My car has been pretty constant as shown in the picture. The coolant is not at the top of the arrow, but about 1/2 inch below when completely (over night) cold. When warm it's a little higher of course. Is this where the coolant level should be?

Thank you!


----------



## obermd (Mar 3, 2012)

You're two ribs low. The correct level is the top of the arrow just below the tank weld.


----------



## draco_m (Dec 28, 2014)

obermd said:


> You're two ribs low. The correct level is the top of the arrow just below the tank weld.


Okay... so if the correct level (cold) is the top of the arrow then the correct level (hot) is 1/2 or 3/4 inch above the top of the arrow?
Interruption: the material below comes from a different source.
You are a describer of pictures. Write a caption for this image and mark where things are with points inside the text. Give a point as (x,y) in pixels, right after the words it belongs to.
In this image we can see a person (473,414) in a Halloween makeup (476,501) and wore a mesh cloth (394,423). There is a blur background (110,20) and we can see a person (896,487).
I really wish the Cruze coolant reservoir simply had a "min" line and a "max" line so dummies like me could easily determine if the level is too high or too low.


----------



## obermd (Mar 3, 2012)

Correct and agreed. There's enough pressure in the tank that the coolant won't rise too much past the arrow even when hot. If you open the cap you will see as much as half an inch level rise.


----------



## draco_m (Dec 28, 2014)

Okay I found a good thread.

http://www.cruzetalk.com/forum/9-general-discussion-forum/12117-how-much-coolant-burp-tank-3.html

According to posts #21-27 the top of the arrow is the max *hot* level. So cold, you want the coolant level to be 1/2 inch or so below the top of the arrow, which is about where mine is. If I'm reading this correctly...


----------



## draco_m (Dec 28, 2014)

So obermd do you think I should ask the service dept to "top off" the coolant? Or is my level in the acceptable range (assuming it stays at that level)? I don't want them to over fill either...
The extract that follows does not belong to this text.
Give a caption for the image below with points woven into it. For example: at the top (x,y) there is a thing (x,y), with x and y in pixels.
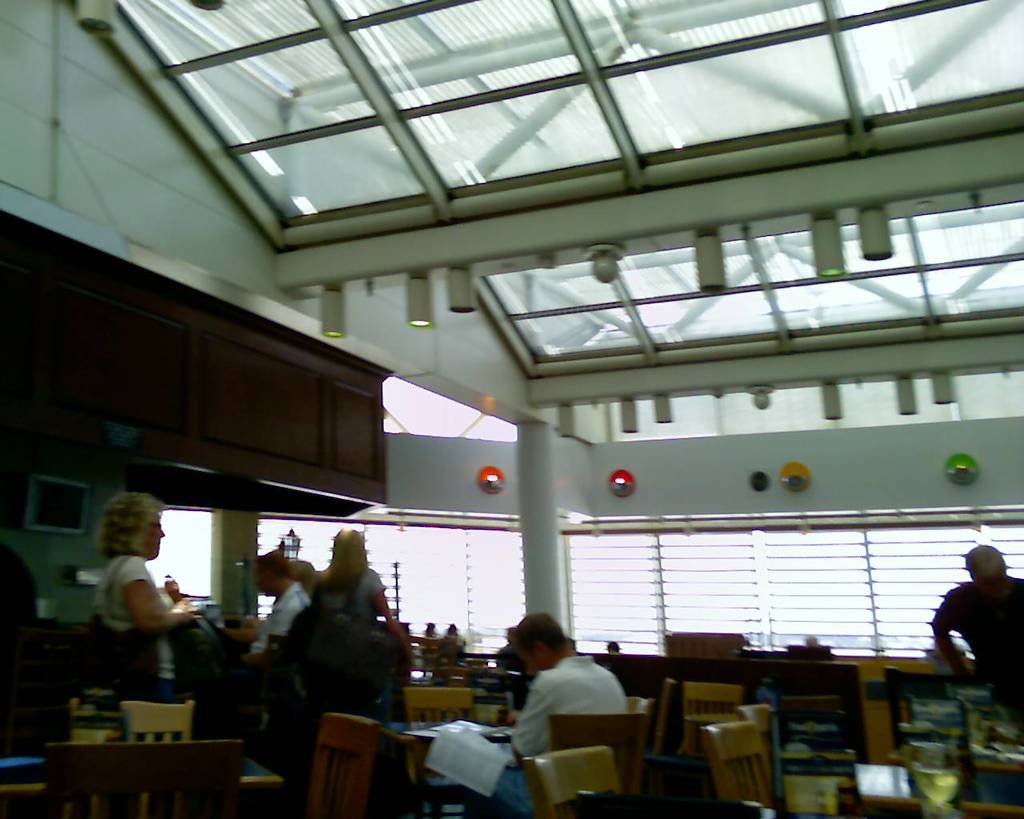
In this picture there are a group of people (363,580) standing here and person (542,699) sitting on the chair (584,734) and tables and empty chair (758,753) and in the background (640,552) is a pole (532,555) and window (725,581).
Thanks for all your advice.


----------



## obermd (Mar 3, 2012)

According to the GM on-line service manual, the top of the arrow is the "cold full" line. The fill procedure is to fill a cold engine to this line, start the engine and let it circulate the coolant. Refill to this line. Note the service procedure doesn't say to let the engine warm up, just circulate the coolant until it starts dripping back into the tank from the small upper hose. It takes maybe 30 seconds to get coolant dripping back into the tank from the small pressure return line.

As for your question, I would take my car in and get the coolant topped off and then keep an eye on it. There is some concern that the lower coolant level doesn't result in sufficient vapor pressure to prevent the coolant from boiling in the engine.


----------



## Vetterin (Mar 27, 2011)

As long as mine stays around 3/4 of a tank full I don't even worry about it. Being a pint low will not have an affect a 6.7 qt capacity system.


----------



## Stephen Andersen (Mar 1, 2020)

I just had a coolant leak fixed so of I am topping off I fill to the top line and I should have to worry about it being overfilled?


----------



## Blasirl (Mar 31, 2015)

Welcome Aboard!

Read or reread this post: How much coolant in burp tank?

As I read the entire posting, I understand that the arrow is full cold.

Don't forget to introduce yourself and your Cruze here.


----------